Dans le contexte de la crise économique et politique persistante et de plus en plus aiguë du système capitaliste, nous assistons dans toute l’Europe à une montée de la droite populiste et de l’extrême droite.
En Allemagne, l’AfD (Alternative pour l’Allemagne), parti populiste de droite et en grande partie d’extrême droite, devance avec 20 % dans les sondages d’opinion le SPD (17 %), le parti du chancelier (le SPD est dans une coalition avec les Verts, adaptés au néolibéralisme, et les néolibéraux purs et durs du FDP). Trois sources alimentent la montée de l’AfD.
Un tiers de la population xénophobe
Même après la défaite du fascisme, il existe dans la société allemande un courant de fond persistant, croyant en l’autorité et xénophobe, voire raciste, qui englobe environ un tiers de la population. En 1981, ce fait était l’objet d’une vaste étude (étude Sinus) et a été confirmée à maintes reprises depuis lors par plusieurs études ultérieures. Cette attitude de base découle du « mode d’existence capitaliste » (Erich Fromm), c’est-à-dire de l’insécurité sociale pour une grande partie de la population, et de la religion du système, à savoir la concurrence constamment prêchée et pratiquée et l’égoïsme qui en découle.
Cependant, longtemps, ce courant fondamental n’a pas pu s’affirmer en politique sous forme de parti. Cela était certes dû en partie à l’absence d’un leader (ou d’une dirigeante) charismatique, mais surtout au fait que les chrétiens-démocrates représentaient une partie de ces idées et que le SPD n’était pas non plus un rempart contre le racisme. Après tout, c’est lui qui a permis en 1993, en approuvant la modification de la Constitution, que le droit d’asile soit fortement limité.
Généralisation de l’emploi précaire
À l’insécurité générale du capitalisme s’est ajoutée au cours des vingt dernières années (en Allemagne de l’Est, même depuis la reprise par la RFA en 1990) une nette aggravation de l’insécurité sociale pour la moitié inférieure de la société (pour la majorité de la population d’Allemagne de l’Est). Depuis au moins dix ans, ce phénomène s’est accentué en raison de la généralisation de l’emploi précaire, de la crise du logement et, entre-temps, de la crise climatique.

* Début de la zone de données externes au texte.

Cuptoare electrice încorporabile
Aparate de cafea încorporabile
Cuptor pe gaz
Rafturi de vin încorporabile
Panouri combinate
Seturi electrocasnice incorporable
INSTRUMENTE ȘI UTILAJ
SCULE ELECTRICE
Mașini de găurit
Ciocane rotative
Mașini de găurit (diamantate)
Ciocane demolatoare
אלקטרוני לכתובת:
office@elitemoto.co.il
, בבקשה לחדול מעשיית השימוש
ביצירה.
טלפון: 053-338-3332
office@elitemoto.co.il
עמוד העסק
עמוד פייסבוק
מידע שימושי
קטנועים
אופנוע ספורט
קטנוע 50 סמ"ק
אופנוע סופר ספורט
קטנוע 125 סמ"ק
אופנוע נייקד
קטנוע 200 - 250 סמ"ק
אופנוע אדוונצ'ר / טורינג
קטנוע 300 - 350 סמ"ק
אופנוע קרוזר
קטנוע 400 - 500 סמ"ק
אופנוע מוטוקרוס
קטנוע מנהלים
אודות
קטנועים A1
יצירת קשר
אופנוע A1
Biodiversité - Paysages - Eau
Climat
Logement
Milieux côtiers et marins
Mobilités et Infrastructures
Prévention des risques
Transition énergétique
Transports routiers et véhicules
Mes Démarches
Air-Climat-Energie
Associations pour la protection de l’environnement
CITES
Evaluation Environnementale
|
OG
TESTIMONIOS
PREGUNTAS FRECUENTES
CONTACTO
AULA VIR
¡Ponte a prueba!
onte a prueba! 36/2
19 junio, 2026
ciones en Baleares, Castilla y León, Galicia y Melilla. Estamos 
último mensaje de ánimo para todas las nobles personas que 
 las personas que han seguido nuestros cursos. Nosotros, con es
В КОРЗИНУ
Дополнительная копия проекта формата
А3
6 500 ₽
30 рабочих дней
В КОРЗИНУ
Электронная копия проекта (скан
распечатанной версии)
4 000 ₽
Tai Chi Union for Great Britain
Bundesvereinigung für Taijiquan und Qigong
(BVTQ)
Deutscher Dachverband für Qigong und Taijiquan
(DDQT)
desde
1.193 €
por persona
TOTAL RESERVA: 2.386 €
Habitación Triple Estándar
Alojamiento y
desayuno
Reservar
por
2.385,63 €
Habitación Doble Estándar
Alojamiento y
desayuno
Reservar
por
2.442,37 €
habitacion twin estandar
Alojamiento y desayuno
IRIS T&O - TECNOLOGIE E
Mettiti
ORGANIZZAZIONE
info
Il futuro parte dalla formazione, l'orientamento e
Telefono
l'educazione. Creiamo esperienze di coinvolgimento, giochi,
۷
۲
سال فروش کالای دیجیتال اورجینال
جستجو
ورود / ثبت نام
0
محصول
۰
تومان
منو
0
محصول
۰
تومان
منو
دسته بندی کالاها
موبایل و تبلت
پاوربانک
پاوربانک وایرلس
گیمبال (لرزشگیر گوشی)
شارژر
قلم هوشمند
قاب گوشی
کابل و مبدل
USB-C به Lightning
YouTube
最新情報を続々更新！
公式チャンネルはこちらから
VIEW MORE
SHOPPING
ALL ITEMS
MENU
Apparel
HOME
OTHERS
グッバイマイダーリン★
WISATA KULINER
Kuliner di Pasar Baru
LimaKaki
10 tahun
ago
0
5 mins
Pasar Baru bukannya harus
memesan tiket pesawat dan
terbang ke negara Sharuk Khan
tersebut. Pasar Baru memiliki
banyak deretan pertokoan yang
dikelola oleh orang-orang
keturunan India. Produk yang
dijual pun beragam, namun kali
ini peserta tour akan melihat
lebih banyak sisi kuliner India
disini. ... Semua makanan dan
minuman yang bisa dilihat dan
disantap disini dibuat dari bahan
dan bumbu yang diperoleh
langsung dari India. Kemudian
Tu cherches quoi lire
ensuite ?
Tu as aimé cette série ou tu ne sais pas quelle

Perte de crédibilité des partis
Depuis quelques années, la population fait l’expérience que la solution des problèmes est mise à la charge des citoyens (plus précisément des couches populaires) et qu’elle le sera encore plus à l’avenir. C’est ainsi que les prix de l’énergie et des denrées alimentaires ont considérablement augmenté l’année dernière et cette année, ce qui a des conséquences dramatiques pour les citoyens.
Ces dernières semaines, la loi sur le chauffage est venue s’ajouter à cette liste (la loi sera adoptée en septembre), de sorte que les loyers et les dépenses des propriétaires d’une maison individuelle augmenteront considérablement à partir de l’année prochaine.
Il en résulte depuis quelques de mois une énorme poussée de perte de crédibilité des « partis établis ». Seul l’AfD peut profiter de cette profonde crise de confiance. Ce parti est perçu comme la seule véritable opposition et il exploite cette situation à fond — à l’aide de la démagogie populiste de droite.
Il s’agit d’une crise de la représentation, donc d’une crise des partis, mais pas encore d’une crise institutionnelle comme celle décrite par Hélène Marra1pour la France.
Le parti Die Linke n’est pas perçu comme une alternative. En tant que parti réformiste, il participe au gouvernement dans trois Länder (il a même le chef du gouvernement en Thuringe). De plus, il est divisé et pourrait se scinder prochainement (éventuellement dès cette année). Avec Sarah Wagenknecht à sa tête, il ne s’agira pas d’une scission vers la gauche, mais vers la droite.
- 1. Hélène Marra, « Pour une démocratie insurrectionnelle », l’Anticapitaliste, la revue n° 146, mai 2023.